» **What you have to do**
Report how many lines below include "Wilayah", giving the figure alone.

» **Task input**
▶

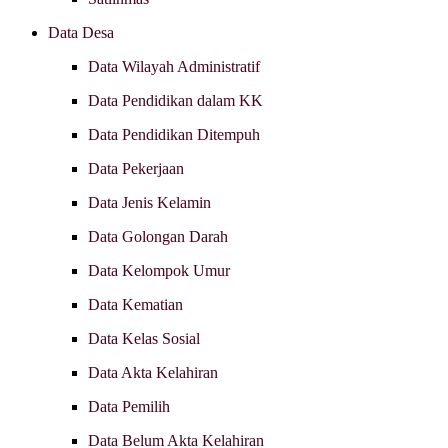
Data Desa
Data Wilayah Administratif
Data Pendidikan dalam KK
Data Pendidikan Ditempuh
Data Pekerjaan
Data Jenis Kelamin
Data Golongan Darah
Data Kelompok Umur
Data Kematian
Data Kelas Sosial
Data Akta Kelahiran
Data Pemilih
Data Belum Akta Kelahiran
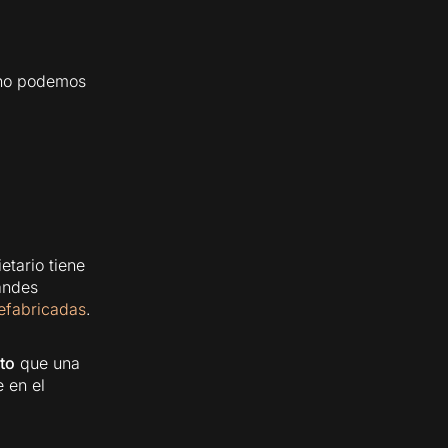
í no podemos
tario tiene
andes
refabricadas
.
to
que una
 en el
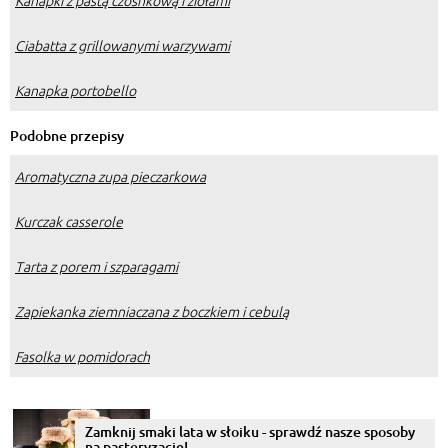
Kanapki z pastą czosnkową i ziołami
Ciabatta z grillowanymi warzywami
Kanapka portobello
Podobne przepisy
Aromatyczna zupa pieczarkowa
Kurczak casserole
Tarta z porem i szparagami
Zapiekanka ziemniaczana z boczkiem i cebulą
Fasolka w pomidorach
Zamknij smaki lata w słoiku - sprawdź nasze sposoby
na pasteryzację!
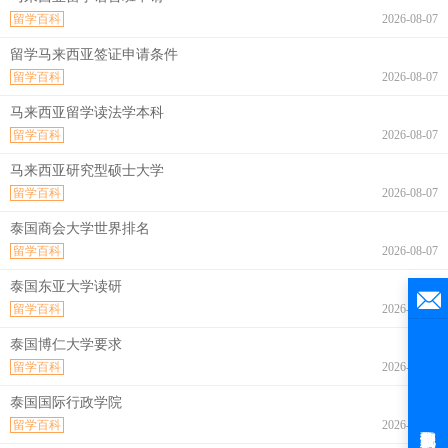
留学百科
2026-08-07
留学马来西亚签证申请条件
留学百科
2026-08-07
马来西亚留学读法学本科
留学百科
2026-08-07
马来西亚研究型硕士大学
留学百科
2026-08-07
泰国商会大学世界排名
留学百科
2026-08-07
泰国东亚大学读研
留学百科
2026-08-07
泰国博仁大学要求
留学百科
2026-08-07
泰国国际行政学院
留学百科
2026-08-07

◀
▶

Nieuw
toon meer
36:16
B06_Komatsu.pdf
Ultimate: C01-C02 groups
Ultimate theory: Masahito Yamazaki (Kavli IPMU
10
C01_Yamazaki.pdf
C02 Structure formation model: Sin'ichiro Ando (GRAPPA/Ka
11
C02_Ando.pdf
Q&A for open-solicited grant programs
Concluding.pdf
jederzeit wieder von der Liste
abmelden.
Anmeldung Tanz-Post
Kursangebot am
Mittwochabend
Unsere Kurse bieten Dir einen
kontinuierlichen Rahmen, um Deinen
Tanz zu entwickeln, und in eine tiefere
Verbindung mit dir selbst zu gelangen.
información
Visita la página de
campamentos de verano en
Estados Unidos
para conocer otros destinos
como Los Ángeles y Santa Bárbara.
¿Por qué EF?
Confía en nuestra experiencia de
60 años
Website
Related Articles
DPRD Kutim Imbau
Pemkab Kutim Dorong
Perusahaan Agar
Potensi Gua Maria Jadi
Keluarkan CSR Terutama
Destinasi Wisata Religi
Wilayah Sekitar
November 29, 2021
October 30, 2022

◀

» **Response to the task**
2